## INSTRUCTIONS FOR THE TASK
Print the data exactly as written, but leave out each picture.

(Collected data)
^^^^
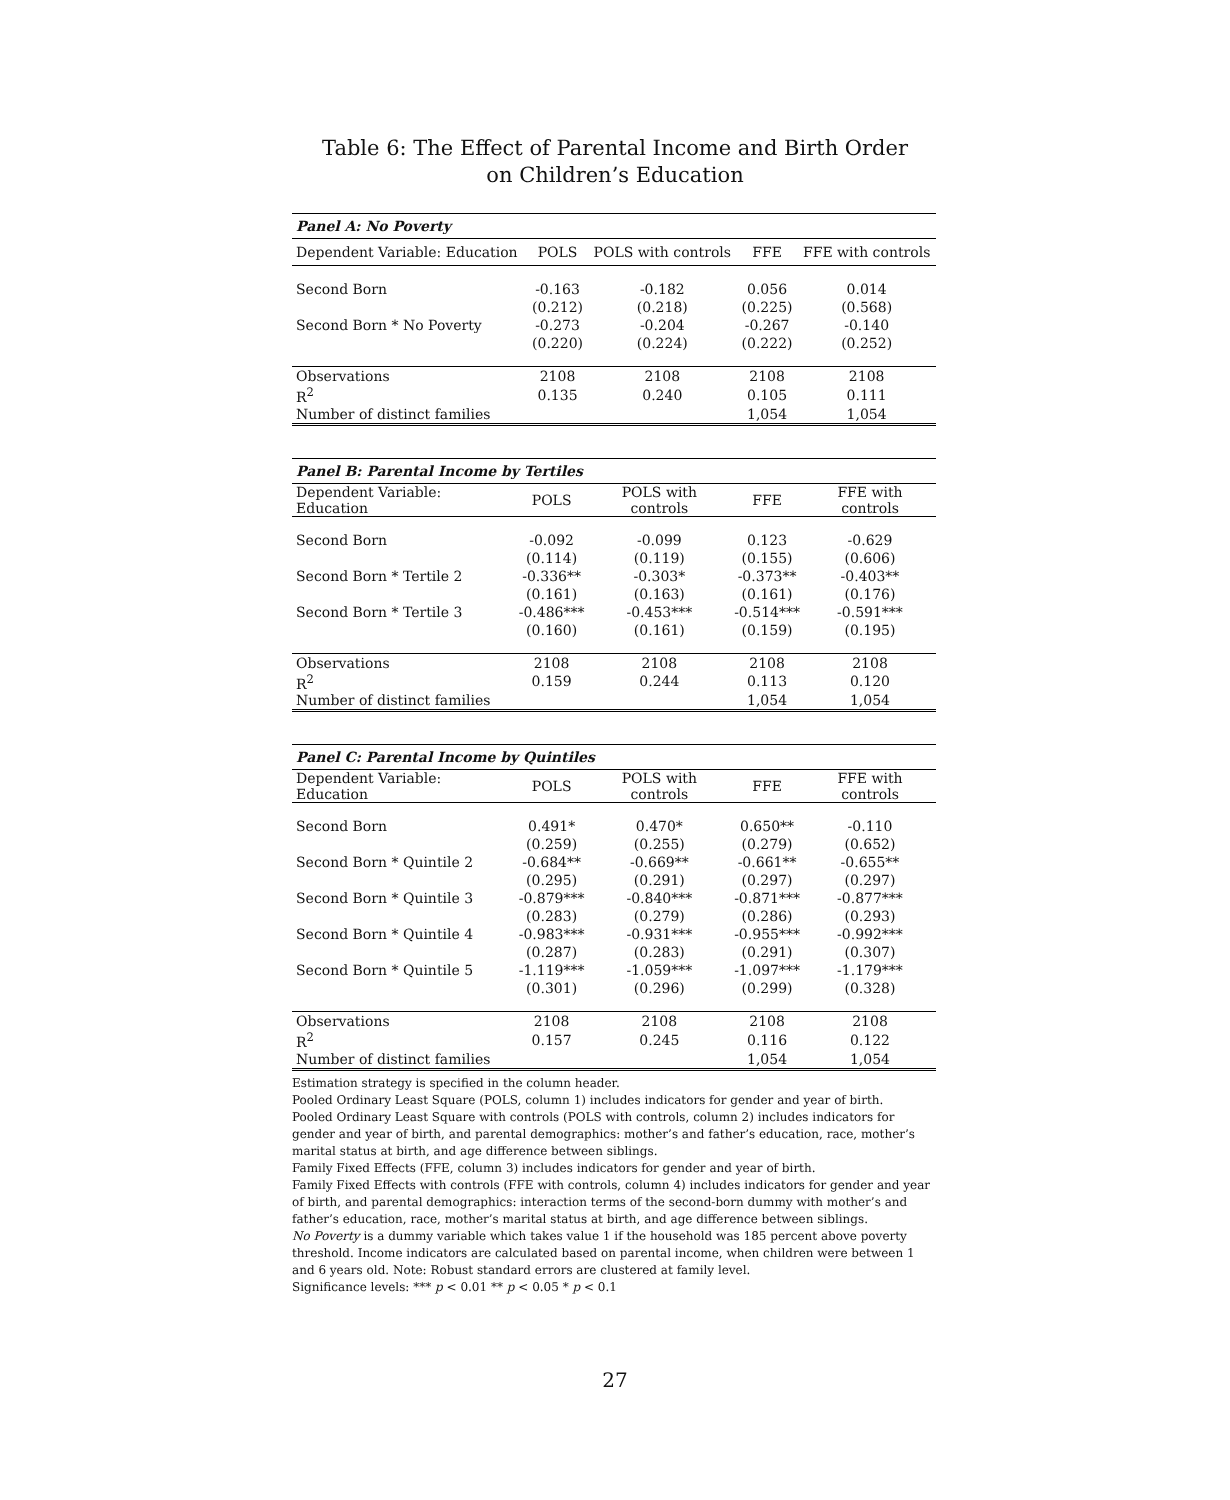Table 6: The Effect of Parental Income and Birth Order
on Children’s Education
| Panel A: No Poverty | | | | |
| --- | --- | --- | --- | --- |
| Dependent Variable: Education | POLS | POLS with controls | FFE | FFE with controls |
| Second Born | -0.163 | -0.182 | 0.056 | 0.014 |
| | (0.212) | (0.218) | (0.225) | (0.568) |
| Second Born * No Poverty | -0.273 | -0.204 | -0.267 | -0.140 |
| | (0.220) | (0.224) | (0.222) | (0.252) |
| Observations | 2108 | 2108 | 2108 | 2108 |
| R<sup>2</sup> | 0.135 | 0.240 | 0.105 | 0.111 |
| Number of distinct families | | | 1,054 | 1,054 |
| Panel B: Parental Income by Tertiles | | | | |
| --- | --- | --- | --- | --- |
| Dependent Variable: Education | POLS | POLS with controls | FFE | FFE with controls |
| Second Born | -0.092 | -0.099 | 0.123 | -0.629 |
| | (0.114) | (0.119) | (0.155) | (0.606) |
| Second Born * Tertile 2 | -0.336** | -0.303* | -0.373** | -0.403** |
| | (0.161) | (0.163) | (0.161) | (0.176) |
| Second Born * Tertile 3 | -0.486*** | -0.453*** | -0.514*** | -0.591*** |
| | (0.160) | (0.161) | (0.159) | (0.195) |
| Observations | 2108 | 2108 | 2108 | 2108 |
| R<sup>2</sup> | 0.159 | 0.244 | 0.113 | 0.120 |
| Number of distinct families | | | 1,054 | 1,054 |
| Panel C: Parental Income by Quintiles | | | | |
| --- | --- | --- | --- | --- |
| Dependent Variable: Education | POLS | POLS with controls | FFE | FFE with controls |
| Second Born | 0.491* | 0.470* | 0.650** | -0.110 |
| | (0.259) | (0.255) | (0.279) | (0.652) |
| Second Born * Quintile 2 | -0.684** | -0.669** | -0.661** | -0.655** |
| | (0.295) | (0.291) | (0.297) | (0.297) |
| Second Born * Quintile 3 | -0.879*** | -0.840*** | -0.871*** | -0.877*** |
| | (0.283) | (0.279) | (0.286) | (0.293) |
| Second Born * Quintile 4 | -0.983*** | -0.931*** | -0.955*** | -0.992*** |
| | (0.287) | (0.283) | (0.291) | (0.307) |
| Second Born * Quintile 5 | -1.119*** | -1.059*** | -1.097*** | -1.179*** |
| | (0.301) | (0.296) | (0.299) | (0.328) |
| Observations | 2108 | 2108 | 2108 | 2108 |
| R<sup>2</sup> | 0.157 | 0.245 | 0.116 | 0.122 |
| Number of distinct families | | | 1,054 | 1,054 |
Estimation strategy is specified in the column header.
Pooled Ordinary Least Square (POLS, column 1) includes indicators for gender and year of birth.
Pooled Ordinary Least Square with controls (POLS with controls, column 2) includes indicators for gender and year of birth, and parental demographics: mother’s and father’s education, race, mother’s marital status at birth, and age difference between siblings.
Family Fixed Effects (FFE, column 3) includes indicators for gender and year of birth.
Family Fixed Effects with controls (FFE with controls, column 4) includes indicators for gender and year of birth, and parental demographics: interaction terms of the second-born dummy with mother’s and father’s education, race, mother’s marital status at birth, and age difference between siblings.
No Poverty is a dummy variable which takes value 1 if the household was 185 percent above poverty threshold. Income indicators are calculated based on parental income, when children were between 1 and 6 years old. Note: Robust standard errors are clustered at family level.
Significance levels: *** p < 0.01 ** p < 0.05 * p < 0.1
27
^^^^
## YOUR SOLUTION
Table 6: The Effect of Parental Income and Birth Order
on Children’s Education
| Panel A: No Poverty | | | | |
| --- | --- | --- | --- | --- |
| Dependent Variable: Education | POLS | POLS with controls | FFE | FFE with controls |
| Second Born | -0.163 | -0.182 | 0.056 | 0.014 |
| | (0.212) | (0.218) | (0.225) | (0.568) |
| Second Born * No Poverty | -0.273 | -0.204 | -0.267 | -0.140 |
| | (0.220) | (0.224) | (0.222) | (0.252) |
| Observations | 2108 | 2108 | 2108 | 2108 |
| R<sup>2</sup> | 0.135 | 0.240 | 0.105 | 0.111 |
| Number of distinct families | | | 1,054 | 1,054 |
| Panel B: Parental Income by Tertiles | | | | |
| --- | --- | --- | --- | --- |
| Dependent Variable: Education | POLS | POLS with controls | FFE | FFE with controls |
| Second Born | -0.092 | -0.099 | 0.123 | -0.629 |
| | (0.114) | (0.119) | (0.155) | (0.606) |
| Second Born * Tertile 2 | -0.336** | -0.303* | -0.373** | -0.403** |
| | (0.161) | (0.163) | (0.161) | (0.176) |
| Second Born * Tertile 3 | -0.486*** | -0.453*** | -0.514*** | -0.591*** |
| | (0.160) | (0.161) | (0.159) | (0.195) |
| Observations | 2108 | 2108 | 2108 | 2108 |
| R<sup>2</sup> | 0.159 | 0.244 | 0.113 | 0.120 |
| Number of distinct families | | | 1,054 | 1,054 |
| Panel C: Parental Income by Quintiles | | | | |
| --- | --- | --- | --- | --- |
| Dependent Variable: Education | POLS | POLS with controls | FFE | FFE with controls |
| Second Born | 0.491* | 0.470* | 0.650** | -0.110 |
| | (0.259) | (0.255) | (0.279) | (0.652) |
| Second Born * Quintile 2 | -0.684** | -0.669** | -0.661** | -0.655** |
| | (0.295) | (0.291) | (0.297) | (0.297) |
| Second Born * Quintile 3 | -0.879*** | -0.840*** | -0.871*** | -0.877*** |
| | (0.283) | (0.279) | (0.286) | (0.293) |
| Second Born * Quintile 4 | -0.983*** | -0.931*** | -0.955*** | -0.992*** |
| | (0.287) | (0.283) | (0.291) | (0.307) |
| Second Born * Quintile 5 | -1.119*** | -1.059*** | -1.097*** | -1.179*** |
| | (0.301) | (0.296) | (0.299) | (0.328) |
| Observations | 2108 | 2108 | 2108 | 2108 |
| R<sup>2</sup> | 0.157 | 0.245 | 0.116 | 0.122 |
| Number of distinct families | | | 1,054 | 1,054 |
Estimation strategy is specified in the column header.
Pooled Ordinary Least Square (POLS, column 1) includes indicators for gender and year of birth.
Pooled Ordinary Least Square with controls (POLS with controls, column 2) includes indicators for gender and year of birth, and parental demographics: mother’s and father’s education, race, mother’s marital status at birth, and age difference between siblings.
Family Fixed Effects (FFE, column 3) includes indicators for gender and year of birth.
Family Fixed Effects with controls (FFE with controls, column 4) includes indicators for gender and year of birth, and parental demographics: interaction terms of the second-born dummy with mother’s and father’s education, race, mother’s marital status at birth, and age difference between siblings.
No Poverty is a dummy variable which takes value 1 if the household was 185 percent above poverty threshold. Income indicators are calculated based on parental income, when children were between 1 and 6 years old. Note: Robust standard errors are clustered at family level.
Significance levels: *** p < 0.01 ** p < 0.05 * p < 0.1
27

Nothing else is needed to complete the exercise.